Step 3: Parse HTML with BeautifulSoup and lxml

soup = BeautifulSoup(response.content, 'lxml')  # using lxml parser
print(soup.title.text)


Common BeautifulSoup Functions

Task Code
Get all <a> tags soup.find_all('a')
Get all <p> tags soup.find_all('p')
Get tag by ID soup.find(id="main")
Get tag by class soup.find_all(class_="product-title")
Get text only tag.text
Get attribute value tag['href']


Example: Scraping Article Titles

import requests
from bs4 import BeautifulSoup

url = "https://quotes.toscrape.com"
response = requests.get(url)
soup = BeautifulSoup(response.text, "lxml")

quotes = soup.find_all("span", class_="text")

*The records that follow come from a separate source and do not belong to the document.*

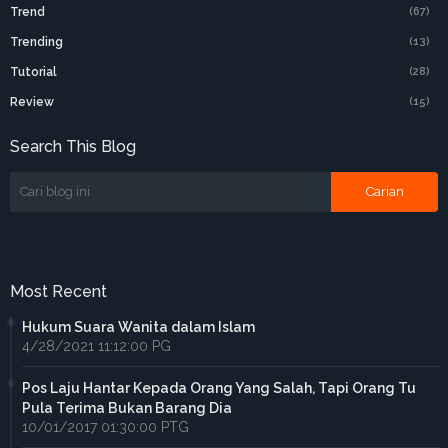
Trend
(67)
Trending
(13)
Tutorial
(28)
Review
(15)
Search This Blog
Most Recent
Hukum Suara Wanita dalam Islam
4/28/2021 11:12:00 PG
Pos Laju Hantar Kepada Orang Yang Salah, Tapi Orang Tu
Pula Terima Bukan Barang Dia
10/01/2017 01:30:00 PTG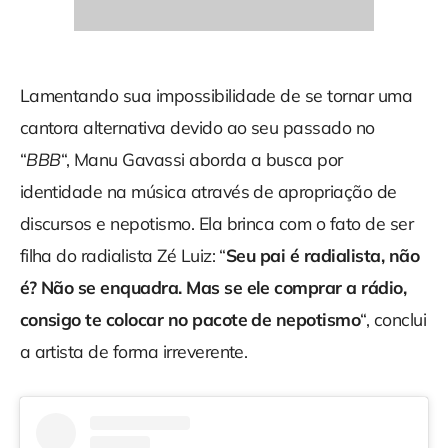
Lamentando sua impossibilidade de se tornar uma
cantora alternativa devido ao seu passado no
“
BBB
“, Manu Gavassi aborda a busca por
identidade na música através de apropriação de
discursos e nepotismo. Ela brinca com o fato de ser
filha do radialista Zé Luiz: “
Seu pai é radialista, não
é? Não se enquadra. Mas se ele comprar a rádio,
consigo te colocar no pacote de nepotismo
“, conclui
a artista de forma irreverente.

for i, quote in enumerate(quotes, 1):
    print(f"{i}. {quote.text}")

Output:

1. "The world as we have created it is a process of our thinking."
2. "It is our choices that show what we truly are..."
...


Parsing Tables from HTML

table = soup.find('table')
rows = table.find_all('tr')

for row in rows:
    cols = row.find_all('td')
    data = [col.text.strip() for col in cols]
    print(data)


Using lxml Directly (Advanced)

If you want faster parsing and XPath support:

from lxml import html

url = "https://example.com"
response = requests.get(url)

tree = html.fromstring(response.content)

# Extract all links
links = tree.xpath('//a/@href')
print(links)


Handling Headers & User-Agent (To Avoid Blocks)

headers = {
    'User-Agent': 'Mozilla/5.0 (Windows NT 10.0; Win64; x64)'
}

response = requests.get("https://example.com", headers=headers)


Exporting Scraped Data to CSV

import csv

with open("quotes.csv", "w", newline='', encoding='utf-8') as f:
    writer = csv.writer(f)
    writer.writerow(["Quote"])
    for quote in quotes:
        writer.writerow([quote.text])


Ethical Note on Web Scraping

  • Always read a website's robots.txt before scraping.
  • Avoid overloading servers.
  • Do not scrape private or sensitive data.